記述課題 A: 抽出テキストで説明されている図は、いつ、誰によって描かれたものですか。

抽出テキスト:
____

寺報「月照」第17号

平成27年 元日

この図は明治17年(1884)に横山東黄によって描かれた図です。書付によると宝庫にあり260年たち、虫喰いもひどくなっていた図を写したもので、絵図を詳細に見ると現在人丸山の麓にある亀の水の亀形樋水口が描かれていません。この口は享保4年(1719)に出来たといわれており、これ以前に描かれたものと思われます。また現在柿本神社にある柿本人麻呂祠堂碑(亀の碑)が描かれています。この碑は寛文4年(1664)明石城主松平信之によってつくられたものでそれ以降のものです。よって今から約300年から350年前の月照寺の様子をあらわした図と推定できます。

慕古心(もこしん) 道元禅師さまからのメッセージ

修せざれば現れず
「知る」ということと
  「わかる」こととはちがうのです
 しってはいても実行されなければ
  わかったことにはなりません
    薬の効能書を読んだだけでは病気は治りません
       禅も実行してはじめてわかることなのです

 未年を迎え、謹んで新春のお慶びを申し上げますとともに、檀信徒の皆様のご多幸とご繁栄をご祈念申し上げます。

____

レイアウト注釈データセットからの抜粋
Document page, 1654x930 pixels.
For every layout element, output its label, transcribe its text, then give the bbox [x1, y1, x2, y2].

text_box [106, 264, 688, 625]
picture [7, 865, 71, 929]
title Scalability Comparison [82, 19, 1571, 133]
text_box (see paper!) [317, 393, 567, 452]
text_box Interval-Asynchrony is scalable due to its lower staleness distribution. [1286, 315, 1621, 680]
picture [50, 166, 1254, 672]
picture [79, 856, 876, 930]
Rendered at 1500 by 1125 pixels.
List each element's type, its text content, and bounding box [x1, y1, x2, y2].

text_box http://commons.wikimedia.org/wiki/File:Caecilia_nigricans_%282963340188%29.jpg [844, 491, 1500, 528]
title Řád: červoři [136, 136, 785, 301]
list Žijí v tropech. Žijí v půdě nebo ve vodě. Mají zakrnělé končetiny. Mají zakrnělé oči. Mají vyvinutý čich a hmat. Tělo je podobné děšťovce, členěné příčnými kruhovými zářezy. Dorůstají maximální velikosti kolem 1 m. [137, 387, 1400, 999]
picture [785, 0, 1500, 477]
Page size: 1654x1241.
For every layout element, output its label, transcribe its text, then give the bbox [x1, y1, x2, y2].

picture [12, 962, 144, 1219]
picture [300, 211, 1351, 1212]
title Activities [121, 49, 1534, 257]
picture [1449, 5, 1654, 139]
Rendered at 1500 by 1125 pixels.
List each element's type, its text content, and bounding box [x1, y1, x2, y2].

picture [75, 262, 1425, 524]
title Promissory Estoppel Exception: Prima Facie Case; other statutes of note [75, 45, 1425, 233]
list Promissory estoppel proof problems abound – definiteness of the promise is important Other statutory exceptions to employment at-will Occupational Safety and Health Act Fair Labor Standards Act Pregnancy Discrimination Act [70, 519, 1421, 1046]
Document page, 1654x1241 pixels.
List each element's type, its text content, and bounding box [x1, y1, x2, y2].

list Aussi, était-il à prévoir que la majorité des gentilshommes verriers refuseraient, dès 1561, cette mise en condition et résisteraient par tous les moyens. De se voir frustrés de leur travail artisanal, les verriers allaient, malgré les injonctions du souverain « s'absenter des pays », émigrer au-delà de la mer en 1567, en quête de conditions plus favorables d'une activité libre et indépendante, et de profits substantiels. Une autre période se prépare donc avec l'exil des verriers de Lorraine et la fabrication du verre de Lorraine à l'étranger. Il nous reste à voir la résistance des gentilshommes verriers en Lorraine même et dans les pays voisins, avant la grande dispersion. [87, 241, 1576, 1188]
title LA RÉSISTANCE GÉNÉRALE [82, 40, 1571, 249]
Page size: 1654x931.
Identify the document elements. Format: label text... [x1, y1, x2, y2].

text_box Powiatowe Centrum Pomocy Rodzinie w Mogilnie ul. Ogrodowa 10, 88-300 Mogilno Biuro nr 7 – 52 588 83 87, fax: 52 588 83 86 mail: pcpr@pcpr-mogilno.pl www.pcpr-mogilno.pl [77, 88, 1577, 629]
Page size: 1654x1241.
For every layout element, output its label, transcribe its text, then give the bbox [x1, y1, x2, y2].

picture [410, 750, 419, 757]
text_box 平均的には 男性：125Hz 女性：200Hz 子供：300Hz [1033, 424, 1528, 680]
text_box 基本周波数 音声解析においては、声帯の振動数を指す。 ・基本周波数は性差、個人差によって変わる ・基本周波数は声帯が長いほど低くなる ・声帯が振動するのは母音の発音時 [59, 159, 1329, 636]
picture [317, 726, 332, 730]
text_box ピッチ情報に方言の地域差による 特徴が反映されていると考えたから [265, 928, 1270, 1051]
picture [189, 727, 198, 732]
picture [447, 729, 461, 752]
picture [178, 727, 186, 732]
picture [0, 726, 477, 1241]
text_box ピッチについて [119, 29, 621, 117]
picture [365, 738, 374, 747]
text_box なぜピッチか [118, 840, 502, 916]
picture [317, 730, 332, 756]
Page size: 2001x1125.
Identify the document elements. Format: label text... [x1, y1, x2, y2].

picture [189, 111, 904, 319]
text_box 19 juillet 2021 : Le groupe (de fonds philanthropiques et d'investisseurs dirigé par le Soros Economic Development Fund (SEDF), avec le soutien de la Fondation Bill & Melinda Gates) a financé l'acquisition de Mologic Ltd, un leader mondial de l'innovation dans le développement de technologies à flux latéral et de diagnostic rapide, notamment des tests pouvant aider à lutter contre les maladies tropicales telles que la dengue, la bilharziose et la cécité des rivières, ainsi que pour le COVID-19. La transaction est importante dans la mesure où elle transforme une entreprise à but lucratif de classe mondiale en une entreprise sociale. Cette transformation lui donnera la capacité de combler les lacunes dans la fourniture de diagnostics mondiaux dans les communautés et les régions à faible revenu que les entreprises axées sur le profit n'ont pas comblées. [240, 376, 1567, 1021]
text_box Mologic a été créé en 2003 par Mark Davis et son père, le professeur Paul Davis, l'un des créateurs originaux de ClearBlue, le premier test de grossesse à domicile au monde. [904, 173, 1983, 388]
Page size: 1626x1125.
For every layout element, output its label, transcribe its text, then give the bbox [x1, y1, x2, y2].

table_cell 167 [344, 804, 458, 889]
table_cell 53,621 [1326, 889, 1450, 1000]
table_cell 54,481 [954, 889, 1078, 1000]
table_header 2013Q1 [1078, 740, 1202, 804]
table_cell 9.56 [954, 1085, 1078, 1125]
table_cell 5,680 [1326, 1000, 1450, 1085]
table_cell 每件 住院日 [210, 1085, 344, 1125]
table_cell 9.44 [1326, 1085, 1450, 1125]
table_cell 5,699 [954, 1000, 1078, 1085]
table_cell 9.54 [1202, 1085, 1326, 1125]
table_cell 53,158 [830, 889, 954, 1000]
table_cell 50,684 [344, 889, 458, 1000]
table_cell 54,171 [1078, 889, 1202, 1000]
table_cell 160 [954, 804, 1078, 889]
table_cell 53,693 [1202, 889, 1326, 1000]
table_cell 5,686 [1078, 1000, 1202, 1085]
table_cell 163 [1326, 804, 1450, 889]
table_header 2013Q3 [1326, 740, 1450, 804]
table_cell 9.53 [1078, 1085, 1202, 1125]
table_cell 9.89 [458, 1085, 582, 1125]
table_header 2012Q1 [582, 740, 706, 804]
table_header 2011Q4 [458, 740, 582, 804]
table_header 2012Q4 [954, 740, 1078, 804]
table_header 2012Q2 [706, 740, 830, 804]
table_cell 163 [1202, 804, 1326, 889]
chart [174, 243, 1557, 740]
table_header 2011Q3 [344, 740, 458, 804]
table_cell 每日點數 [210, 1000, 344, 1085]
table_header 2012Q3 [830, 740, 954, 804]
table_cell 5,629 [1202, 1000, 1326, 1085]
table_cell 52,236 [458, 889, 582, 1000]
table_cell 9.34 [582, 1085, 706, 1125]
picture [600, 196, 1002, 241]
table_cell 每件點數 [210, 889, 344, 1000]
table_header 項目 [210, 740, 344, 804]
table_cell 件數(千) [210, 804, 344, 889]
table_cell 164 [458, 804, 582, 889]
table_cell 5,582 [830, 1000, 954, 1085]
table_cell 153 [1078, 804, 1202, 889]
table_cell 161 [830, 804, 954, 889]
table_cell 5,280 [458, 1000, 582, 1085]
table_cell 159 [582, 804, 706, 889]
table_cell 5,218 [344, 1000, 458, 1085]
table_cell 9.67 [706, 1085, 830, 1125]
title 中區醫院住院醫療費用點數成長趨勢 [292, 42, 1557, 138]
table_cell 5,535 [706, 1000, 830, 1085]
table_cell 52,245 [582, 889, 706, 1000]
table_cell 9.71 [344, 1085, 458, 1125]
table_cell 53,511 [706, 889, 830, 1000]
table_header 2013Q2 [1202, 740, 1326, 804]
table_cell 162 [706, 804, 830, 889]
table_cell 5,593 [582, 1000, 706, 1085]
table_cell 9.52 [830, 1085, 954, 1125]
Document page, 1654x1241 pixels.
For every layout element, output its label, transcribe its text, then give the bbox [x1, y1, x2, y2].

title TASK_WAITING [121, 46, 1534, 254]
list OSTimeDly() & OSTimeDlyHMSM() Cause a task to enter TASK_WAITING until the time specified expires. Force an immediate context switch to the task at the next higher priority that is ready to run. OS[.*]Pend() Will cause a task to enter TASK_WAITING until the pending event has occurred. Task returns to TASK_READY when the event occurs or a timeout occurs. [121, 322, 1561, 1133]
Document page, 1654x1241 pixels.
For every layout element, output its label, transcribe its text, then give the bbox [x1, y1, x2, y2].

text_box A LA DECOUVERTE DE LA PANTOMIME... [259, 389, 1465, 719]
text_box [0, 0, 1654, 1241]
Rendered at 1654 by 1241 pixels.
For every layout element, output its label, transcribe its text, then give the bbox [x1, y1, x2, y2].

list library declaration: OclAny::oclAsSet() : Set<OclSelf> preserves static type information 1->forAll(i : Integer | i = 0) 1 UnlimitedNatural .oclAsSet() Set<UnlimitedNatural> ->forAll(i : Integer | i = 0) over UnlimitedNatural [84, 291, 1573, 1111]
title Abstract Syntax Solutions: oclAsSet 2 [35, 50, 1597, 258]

____

記述課題 B: データの行を先頭から書き写し始め、「text_box (see paper!) [317, 393, 567, 452]」を含む行まで写したところで止めてください。

完全な回答 A: 明治17年(1884)に横山東黄によって描かれました。

完全な回答 B:
Document page, 1654x930 pixels.
For every layout element, output its label, transcribe its text, then give the bbox [x1, y1, x2, y2].

text_box [106, 264, 688, 625]
picture [7, 865, 71, 929]
title Scalability Comparison [82, 19, 1571, 133]
text_box (see paper!) [317, 393, 567, 452]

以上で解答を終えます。